-- Start Selected excerpt --
Zhadan appeared on stage after almost all the guests had taken their seats. The author read his poetry against the monotone black background with surreal, psychedelic illustrations created by Ukrainian artist Hrytsia Erde. For his performance, the poet wore a plain black shirt. There was nothing unessential on the stage — just a lectern and a microphone. The artist began his speech not with a greeting, but with his poem, “You will tell others in your own words.”

On the same day the event was held, Russian missiles again struck Kharkiv and Zhadan couldn’t let it rest. He called on guests to support the Ukrainian army and Ukrainian culture. He then read a passage about the rocket-destroyed Factor-Druk printing house.


“About a month before the performance, I chose poetry pieces to read. But when the Russian army attacked the Factor-Druk printing house in Kharkiv a few days ago, I thought I should remove the passage. You know, when it comes to the destroyed printing house, it’s just way too direct an association and a strong trigger right now. But I left these words in place because we cannot forget what had happened.”

Later, while Zhadan began reading one of his most famous poems, “Swim, Fish, Swim,” an air raid alert went off, and the event had to be suspended. Fortunately, it didn’t last long. After the all-clear signal was issued a few minutes later, guests could return to the hall.
-- End Selected excerpt --
-- Start Dataset excerpts --
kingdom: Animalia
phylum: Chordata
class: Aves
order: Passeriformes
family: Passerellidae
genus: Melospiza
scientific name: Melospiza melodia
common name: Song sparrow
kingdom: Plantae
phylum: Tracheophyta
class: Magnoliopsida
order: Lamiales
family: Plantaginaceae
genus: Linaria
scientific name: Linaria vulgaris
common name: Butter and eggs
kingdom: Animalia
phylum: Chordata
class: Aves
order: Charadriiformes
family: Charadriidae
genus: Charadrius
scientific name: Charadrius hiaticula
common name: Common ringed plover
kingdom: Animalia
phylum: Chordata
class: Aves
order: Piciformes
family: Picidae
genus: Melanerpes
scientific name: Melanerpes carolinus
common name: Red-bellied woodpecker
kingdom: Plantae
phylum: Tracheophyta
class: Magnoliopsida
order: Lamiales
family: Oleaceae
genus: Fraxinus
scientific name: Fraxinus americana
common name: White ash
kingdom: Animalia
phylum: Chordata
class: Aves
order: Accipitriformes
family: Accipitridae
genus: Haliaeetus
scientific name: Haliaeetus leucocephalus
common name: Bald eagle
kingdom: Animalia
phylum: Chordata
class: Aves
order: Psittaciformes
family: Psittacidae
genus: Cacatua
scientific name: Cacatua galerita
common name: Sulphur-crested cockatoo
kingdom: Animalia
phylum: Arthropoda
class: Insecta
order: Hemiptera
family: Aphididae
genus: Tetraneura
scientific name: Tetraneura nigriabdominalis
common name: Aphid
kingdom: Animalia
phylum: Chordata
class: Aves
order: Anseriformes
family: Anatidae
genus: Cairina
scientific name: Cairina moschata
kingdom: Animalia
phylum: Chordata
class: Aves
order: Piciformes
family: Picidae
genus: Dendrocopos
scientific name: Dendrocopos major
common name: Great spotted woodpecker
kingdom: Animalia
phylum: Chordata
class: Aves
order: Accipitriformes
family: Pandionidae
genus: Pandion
-- End Dataset excerpts --
» **To-do list**:
[a] Reproduce the stretch of the account of Zhadan's reading from "On the same" through "Factor-Druk printing house.".
[b] Which people, cities, and businesses does the account of Zhadan's reading mention by name?
[c] Resume the account of Zhadan's poetry reading, starting after its last sentence.

» **Written answers**:
[a]
On the same day the event was held, Russian missiles again struck Kharkiv and Zhadan couldn’t let it rest. He called on guests to support the Ukrainian army and Ukrainian culture. He then read a passage about the rocket-destroyed Factor-Druk printing house.

[b] Zhadan, Hrytsia Erde, Kharkiv, the Factor-Druk printing house

[c]
Swim, fish, swim —
those are your islands over there,
there’s your grass,
there’s your rudder:
holding to your route
sewing your parachute,
watching for you in the depths
with your rudder.

When green stars fall into the mouth of the river,
when your rudder
utters the words:
that over there – that’s my dreams,
that over there – those are fishermen’s boats,
that’s night, that’s the current,
that’s my death, probably.

Life is silence and laughter.
There’ll be enough for everyone.
There’s enough for everyone
for all my loves.

So fly, fish, fly –
I know all the bridges,
I know all the lighthouses,
I do everything backwards.

Just your words,
just secrets and miracles,
just confession and fasting
in one of the port cities.
Love, fish, love,
sure, hopelessly, sure,
sure, without any hopes —
rejoice, fish, rejoice.

Love is worthy of everything —
worthy of your pain,
worthy of your separations,
worthy of disgust and torture,
a dog’s angry howling,
madness and mercy.
Worthy of life even.
Not to mention death.

(Translation from the RozdIlovI Project)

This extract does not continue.